TEXT BLOCK
= Beginning of Section =

2.3. Statistical Analysis and Sample Size
Data were analyzed using the statistical software package IBM SPSS v.26 (SPSS Inc.; Chicago, IL, USA). The normality of the distribution of data were analyzed using the Kolmogorov−Smirnov test and the Shapiro–Wilk test. The comparison of categorical variables between groups was performed using the Chi-square test. The Independent t-test or Mann–Whitney U test was used for intergroup comparisons depending on the distribution properties of the data. The results were assessed within 95% confidence intervals (CIs), and Cohens’ d effect sizes were calculated. Pearson correlation analysis was used for normally distributed continuous data, and Spearman’ correlation analysis was used for ordinal or non-normally distributed data to assess the relationship of balance parameters with pulmonary function, respiratory and peripheral muscle strength, functional capacity, and cognitive function. A multiple linear regression model was used to assess which variables contributed to the prediction of the balance parameters. Variables presenting the highest correlation coefficient (r) with the balance parameters were included in the model. Variable selection was performed using the forward stepwise method. Only the model with the highest coefficient of determination (R2) is presented. A p value of < 0.05 was considered statistically significant for all analyses.
The sample size was calculated using the G*Power 3.1 (Universitaet Dusseldorf; Dusseldorf, Germany) [18]. Eymir et al. reported that there was a significant difference in the PST/Overall score assessed with the Biodex Balance System between the patients with COPD and healthy subjects [19]. The sample size calculation was made at 95% power and a two-tailed α level of 0.05 with the 1.404 effect size based on comparison of the PST/Overall score in patients with COPD and healthy subjects (0.96 ± 0.59 vs. 0.35 ± 0.17, respectively). Based on the provided calculation, we estimated a sample size of a minimum of 15 participants for each group. Participants were included in the study by calculating at least a 20% increase in sample size adjusting for the drop-out rate.
3. Results
Forty patients with COPD were assessed for eligibility; a total of seventeen patients were excluded for not meeting the inclusion criteria or refusing to participate. Thirty age-matched healthy subjects were also assessed for eligibility; a total of seven subjects were excluded for being unable to perform tests. Twenty-three subjects for each group were included in the study and a total of forty-six participants completed the study with no drop-outs (Figure 2). The demographic and clinical characteristics of the participants are given in Table 1. No significant difference was found between the two groups’ demographic and clinical characteristics (p > 0.05).

= End of Section =

RAW DATA
= Beginning of Section =

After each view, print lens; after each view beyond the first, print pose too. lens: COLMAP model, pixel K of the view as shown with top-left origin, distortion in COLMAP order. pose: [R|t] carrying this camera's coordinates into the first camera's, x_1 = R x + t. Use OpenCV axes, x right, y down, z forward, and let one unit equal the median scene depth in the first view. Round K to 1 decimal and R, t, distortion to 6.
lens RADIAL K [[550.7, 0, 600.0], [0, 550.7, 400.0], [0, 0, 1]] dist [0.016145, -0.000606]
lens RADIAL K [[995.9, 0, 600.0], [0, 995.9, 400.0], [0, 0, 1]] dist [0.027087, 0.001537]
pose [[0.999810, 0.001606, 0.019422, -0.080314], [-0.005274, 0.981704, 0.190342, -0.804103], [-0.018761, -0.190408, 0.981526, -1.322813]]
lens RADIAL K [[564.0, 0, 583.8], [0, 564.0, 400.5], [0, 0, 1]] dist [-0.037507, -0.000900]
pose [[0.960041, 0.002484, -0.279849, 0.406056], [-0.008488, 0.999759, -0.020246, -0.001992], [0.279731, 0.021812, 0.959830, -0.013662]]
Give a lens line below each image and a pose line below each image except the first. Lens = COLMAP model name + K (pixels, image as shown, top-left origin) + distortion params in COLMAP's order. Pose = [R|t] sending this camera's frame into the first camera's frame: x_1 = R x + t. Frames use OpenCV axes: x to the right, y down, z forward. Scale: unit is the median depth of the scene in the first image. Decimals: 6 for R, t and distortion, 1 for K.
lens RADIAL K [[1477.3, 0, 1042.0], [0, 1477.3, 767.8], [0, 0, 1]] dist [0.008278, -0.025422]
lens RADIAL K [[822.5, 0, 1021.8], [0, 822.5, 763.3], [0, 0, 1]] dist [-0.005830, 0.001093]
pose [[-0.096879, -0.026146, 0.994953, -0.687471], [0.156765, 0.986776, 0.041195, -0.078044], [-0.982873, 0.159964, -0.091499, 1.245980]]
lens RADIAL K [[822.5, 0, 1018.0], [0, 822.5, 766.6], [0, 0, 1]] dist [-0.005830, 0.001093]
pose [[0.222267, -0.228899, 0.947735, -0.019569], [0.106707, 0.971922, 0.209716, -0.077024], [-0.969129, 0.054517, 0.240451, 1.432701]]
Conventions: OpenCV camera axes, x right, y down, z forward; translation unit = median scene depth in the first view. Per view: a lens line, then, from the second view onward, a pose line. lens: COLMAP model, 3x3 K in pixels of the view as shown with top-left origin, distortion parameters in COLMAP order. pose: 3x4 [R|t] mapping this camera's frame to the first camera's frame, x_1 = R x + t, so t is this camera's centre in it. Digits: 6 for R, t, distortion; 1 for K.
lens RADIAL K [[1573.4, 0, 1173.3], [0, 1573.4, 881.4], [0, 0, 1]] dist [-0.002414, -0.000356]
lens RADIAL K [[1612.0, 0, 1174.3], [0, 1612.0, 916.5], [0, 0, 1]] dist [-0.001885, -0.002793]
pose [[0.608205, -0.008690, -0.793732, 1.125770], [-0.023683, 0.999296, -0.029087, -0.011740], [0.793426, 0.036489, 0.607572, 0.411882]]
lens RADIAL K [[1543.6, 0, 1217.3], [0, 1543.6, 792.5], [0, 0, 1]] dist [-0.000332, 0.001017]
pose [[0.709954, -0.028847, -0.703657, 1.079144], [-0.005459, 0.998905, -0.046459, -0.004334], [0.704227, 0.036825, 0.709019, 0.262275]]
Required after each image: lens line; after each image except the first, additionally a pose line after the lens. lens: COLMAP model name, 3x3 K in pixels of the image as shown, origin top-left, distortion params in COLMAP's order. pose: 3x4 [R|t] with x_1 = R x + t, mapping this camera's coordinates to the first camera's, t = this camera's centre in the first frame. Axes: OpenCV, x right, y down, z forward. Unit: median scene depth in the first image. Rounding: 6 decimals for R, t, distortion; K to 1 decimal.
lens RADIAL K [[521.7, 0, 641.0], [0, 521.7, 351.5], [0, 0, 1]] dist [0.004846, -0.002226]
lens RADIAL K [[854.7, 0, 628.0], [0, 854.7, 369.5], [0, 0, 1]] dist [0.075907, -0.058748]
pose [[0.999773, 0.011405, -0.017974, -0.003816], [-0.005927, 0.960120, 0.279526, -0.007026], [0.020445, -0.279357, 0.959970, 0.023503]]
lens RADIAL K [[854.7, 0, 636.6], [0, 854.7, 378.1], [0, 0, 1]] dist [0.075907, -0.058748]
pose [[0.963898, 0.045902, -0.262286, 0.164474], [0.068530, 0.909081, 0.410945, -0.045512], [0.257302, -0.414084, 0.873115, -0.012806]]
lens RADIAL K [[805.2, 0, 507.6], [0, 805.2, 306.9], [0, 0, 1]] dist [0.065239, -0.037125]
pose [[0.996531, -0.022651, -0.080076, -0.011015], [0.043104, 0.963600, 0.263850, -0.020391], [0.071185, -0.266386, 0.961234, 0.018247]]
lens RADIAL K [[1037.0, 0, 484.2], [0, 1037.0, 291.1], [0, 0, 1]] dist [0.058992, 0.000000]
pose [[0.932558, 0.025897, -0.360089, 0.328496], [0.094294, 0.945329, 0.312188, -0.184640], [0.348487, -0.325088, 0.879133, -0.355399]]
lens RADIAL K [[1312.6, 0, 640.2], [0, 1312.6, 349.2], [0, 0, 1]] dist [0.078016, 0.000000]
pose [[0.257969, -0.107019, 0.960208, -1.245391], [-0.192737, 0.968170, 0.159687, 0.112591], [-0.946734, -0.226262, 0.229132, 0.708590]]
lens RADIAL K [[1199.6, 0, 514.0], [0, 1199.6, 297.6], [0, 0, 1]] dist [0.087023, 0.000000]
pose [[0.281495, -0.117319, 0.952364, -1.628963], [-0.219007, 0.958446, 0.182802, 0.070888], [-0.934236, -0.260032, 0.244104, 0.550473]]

= End of Section =

EXERCISE TASKS
**A.** Reproduce the part of the COPD balance study text from "The sample size was" to "the drop-out rate.".
**B.** Render this sentence from the COPD balance study text in Spanish: "The comparison of categorical variables between groups was performed using the Chi-square test."
**C.** Pick up the COPD balance study text after its final sentence and keep writing.
The records were drawn from a separate source.

TASK RESULTS
**A.**
The sample size was calculated using the G*Power 3.1 (Universitaet Dusseldorf; Dusseldorf, Germany) [18]. Eymir et al. reported that there was a significant difference in the PST/Overall score assessed with the Biodex Balance System between the patients with COPD and healthy subjects [19]. The sample size calculation was made at 95% power and a two-tailed α level of 0.05 with the 1.404 effect size based on comparison of the PST/Overall score in patients with COPD and healthy subjects (0.96 ± 0.59 vs. 0.35 ± 0.17, respectively). Based on the provided calculation, we estimated a sample size of a minimum of 15 participants for each group. Participants were included in the study by calculating at least a 20% increase in sample size adjusting for the drop-out rate.

**B.** La comparación de las variables categóricas entre los grupos se realizó mediante la prueba de chi cuadrado.

**C.**
There were significant differences in all outcome measures assessing balance, pulmonary function, respiratory muscle strength, peripheral muscle strength, and functional capacity in the COPD group compared to the healthy group (p < 0.05). There was no significant difference between the two groups in terms of the MoCA score (p > 0.05) (Table 2). Changes in cardiorespiratory responses during the 6MWT were similar except for changes in SpO2.
The PST/Overall score had a significant and strong correlation with MIP (r = −0.630, p = 0.001) and a significant and moderate correlation with m. quadriceps strength and 6MWT distance (r = −0.472, p = 0.023; r = −0.496, p = 0.016, respectively). LOST/Overall score and CTSIB/Composite score were not significantly correlated with any independent variable (p > 0.05) (Table 3).
The results of the multiple linear regression model for predicting the PST/Overall score are presented in Table 4. The variables of MIP, m. quadriceps strength, and 6MWT distance were included in the analysis. The results showed that MIP, m. quadriceps strength, and 6MWT distance were significant to explain the PST/Overall score with an R2 = 0.336 (p = 0.004). The standardized beta coefficients for MIP, m. quadriceps strength, and 6MWT distance were −0.319, −0.109, and −0.279, respectively.
4. Discussion
The findings of the present study demonstrated that the static and dynamic balance, pulmonary function, respiratory and peripheral muscle strength, and functional capacity of patients with COPD were impaired compared to age- and comorbidity-matched healthy subjects. One unanticipated finding was that there was no significant difference between cognitive function in the groups, but the MoCA score of both groups was below 21 points, indicating mild cognitive impairment [16]. It was also shown that functional capacity and inspiratory and peripheral muscle strength were the main determining factors for static balance. In contrast, dynamic balance outcomes did not have a significant relationship with any variable.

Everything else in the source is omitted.